Previous reporting has suggested at various times that VICE Media could be sold in parts; the company has for years promoted the fact that it has a diversified business which includes VICE, VICE News, VICE TV, VICE Studios, Pulse Films, the fashion magazine i-D, and Virtue, an advertising and creative agency. VICE also owns the media brand Refinery29, which the company purchased in 2019 for a reported $400 million in a deal that was mostly stock. 

VICE Media’s board, and perhaps the courts, will ultimately decide which offer to accept: “The debtor owes a fiduciary duty to maximize the value of the firm for the benefit of all creditors. The debtor is, I would guess, highly likely to allow people to bid for the whole thing and then also for bits and pieces,” he said. “But if the debtor’s business judgment is that this thing should be sold all together, it will be very hard to imagine a group of discrete purchasers picking apart different pieces of it.”

At its height, the company operated 35 offices worldwide. It has shuttered some of these over the last several years as the company has sought profitability in part through cost cutting and layoffs. 

VICE says in the filing that it has assets between $500 million and $1 billion.

According to the bankruptcy documents, the restructuring will be managed by Frank Pometti and Mark Del Priore of the consulting firm AlixPartners. Last month, Del Priore was appointed as interim CFO of the company. 

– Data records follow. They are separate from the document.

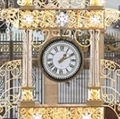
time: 1:10
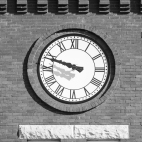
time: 9:48
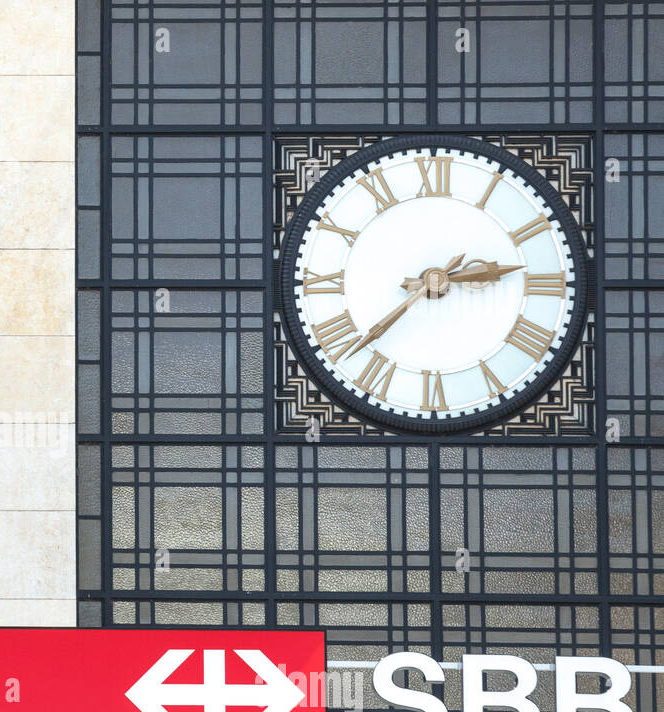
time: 2:37
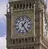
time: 1:24
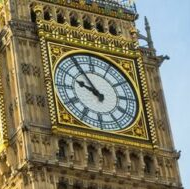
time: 9:54
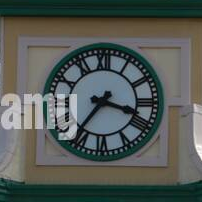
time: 3:36
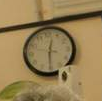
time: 12:29
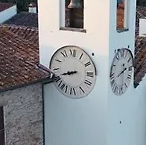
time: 8:41
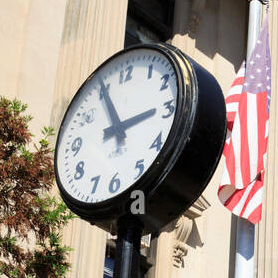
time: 2:55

Earlier this year, former CEO Nancy Dubuc left the company after a five-year run succeeding co-founder Shane Smith. In January, she told the New York Times, “When I walked in here, it was unclear whether the company could survive.” In her departing email, which was previously published by Semafor, she wrote “I am proud to leave a Vice better than the one I joined … today Vice has an incredible opportunity in the hands of a new management team who are looking to harness the businesses we built and grew and to lay the groundwork for the future.”

Disclosure: This story was reported and written, using publicly accessible filings and news reports, by Motherboard editor-in-chief Jason Koebler. It was edited by Motherboard executive editor Emanuel Maiberg. No VMG corporate or news executive reviewed this story before it was published.